The original graph of renal I/R on TXAS, TP, NADPH oxidase gp91 ans eNOS expression by western blotting was displayed in Figure 1A. Renal I/R significantly enhanced TXAS, TP and NADPH oxidase gp91 and depressed eNOS expression as compared to the baseline control in the TXAS+/+TP+/+ kidney (Figure 1B). The increased renal TXAS, TP and gp91 expressions responding to I/R were significantly decreased in the TXAS–/–, TP–/– or TXAS–/–TP–/– mice (Figure 1B). The degree of decreased renal eNOS by I/R was significantly preserved in the TXAS–/–, TP–/– or TXAS–/–TP–/– mice as compared to TXAS+/+TP+/+ mice. We further compared the plasma and kidney TXB2 level before and after renal I/R injury. Renal I/R significantly increased plasma (Figure 1C) and kidney TXB2 concentration (Figure 1D) in the TXAS+/+TP+/+ and TXAS+/+TP–/– mice.

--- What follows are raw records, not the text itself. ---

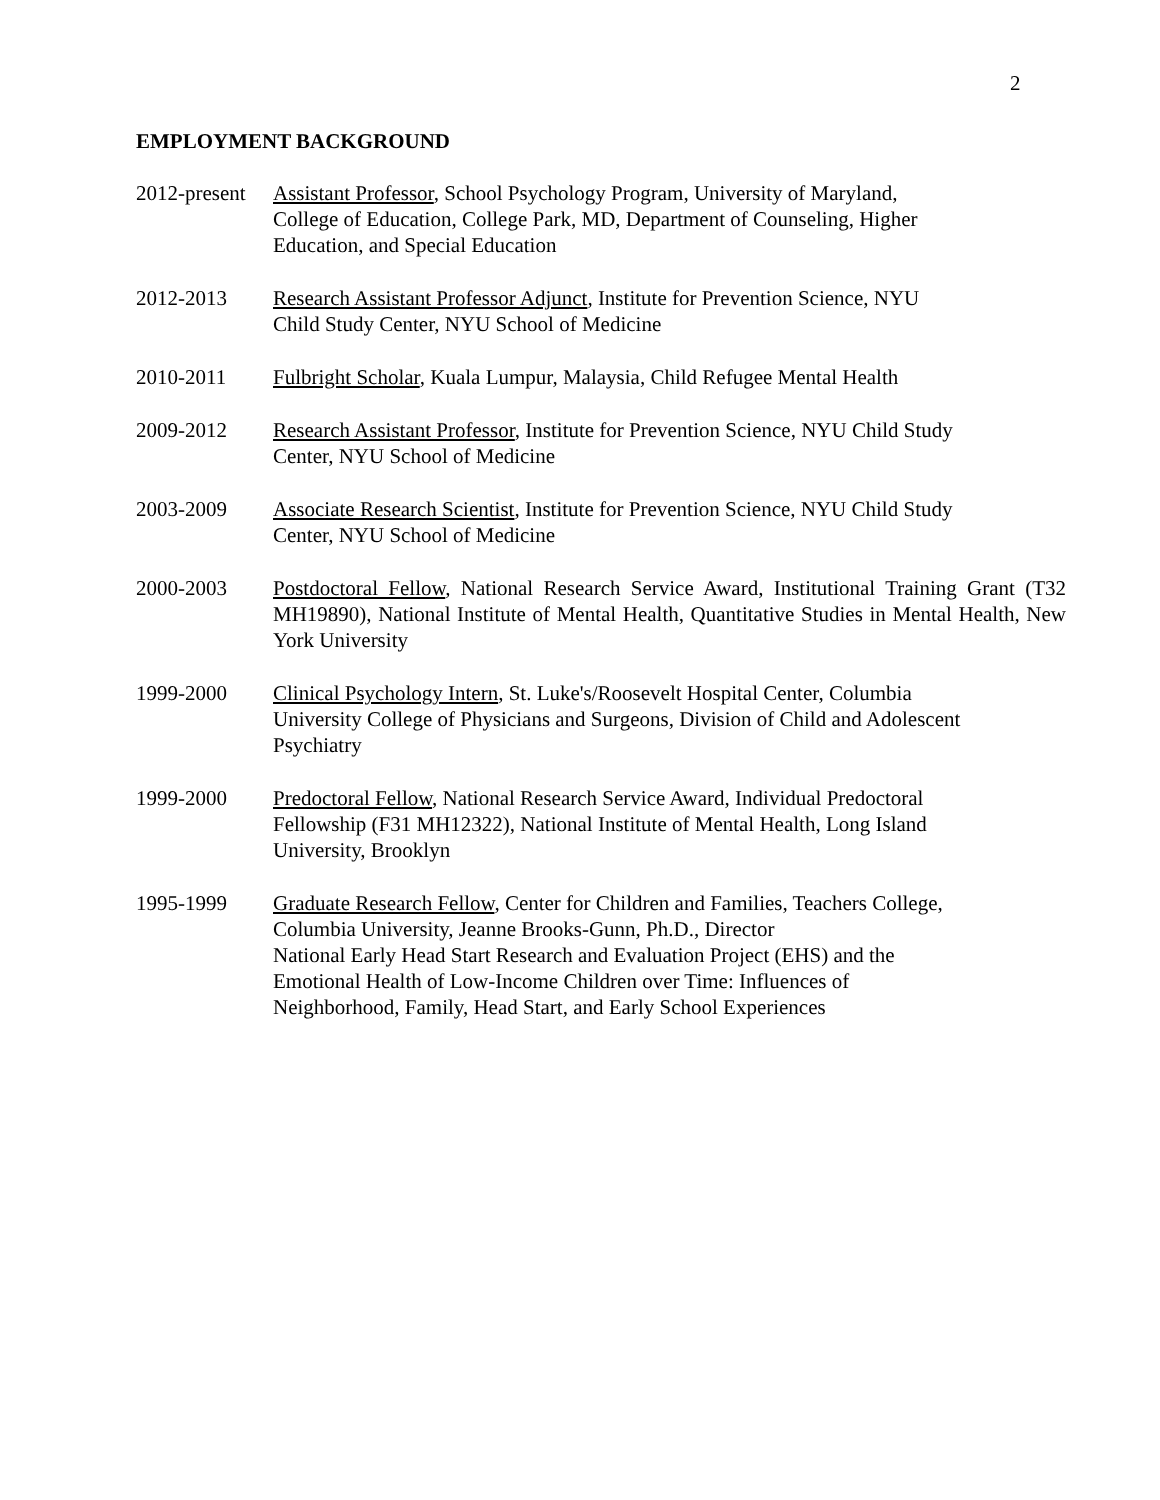2
EMPLOYMENT BACKGROUND
2012-present
Assistant Professor, School Psychology Program, University of Maryland,
College of Education, College Park, MD, Department of Counseling, Higher
Education, and Special Education
2012-2013 Research Assistant Professor Adjunct, Institute for Prevention Science, NYU
Child Study Center, NYU School of Medicine
2010-2011 Fulbright Scholar, Kuala Lumpur, Malaysia, Child Refugee Mental Health
2009-2012 Research Assistant Professor, Institute for Prevention Science, NYU Child Study
Center, NYU School of Medicine
2003-2009 Associate Research Scientist, Institute for Prevention Science, NYU Child Study
Center, NYU School of Medicine
2000-2003 Postdoctoral Fellow, National Research Service Award, Institutional Training Grant (T32 MH19890), National Institute of Mental Health, Quantitative Studies in Mental Health, New York University
1999-2000 Clinical Psychology Intern, St. Luke's/Roosevelt Hospital Center, Columbia
University College of Physicians and Surgeons, Division of Child and Adolescent
Psychiatry
1999-2000 Predoctoral Fellow, National Research Service Award, Individual Predoctoral
Fellowship (F31 MH12322), National Institute of Mental Health, Long Island
University, Brooklyn
1995-1999 Graduate Research Fellow, Center for Children and Families, Teachers College,
Columbia University, Jeanne Brooks-Gunn, Ph.D., Director
National Early Head Start Research and Evaluation Project (EHS) and the
Emotional Health of Low-Income Children over Time: Influences of
Neighborhood, Family, Head Start, and Early School Experiences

However, renal I/R did not significantly increase plasma and kidney TXB2 level in the TXAS–/– and TXAS–/–TP–/– mice. We used immunofluorescence stain to confirm the higher fluorescent intensity of TXAS or TP in the TXAS+/+TP+/+ mice with I/R injury but less expression of TXAS or TP fluorescence in TXAS–/–, TP–/– or TXAS–/–TP–/– mice subjected to I/R injury (Figure 1E). These data implicate blocking TXAS/TP signaling may reduce gp91 mediated oxidative stress in the kidney.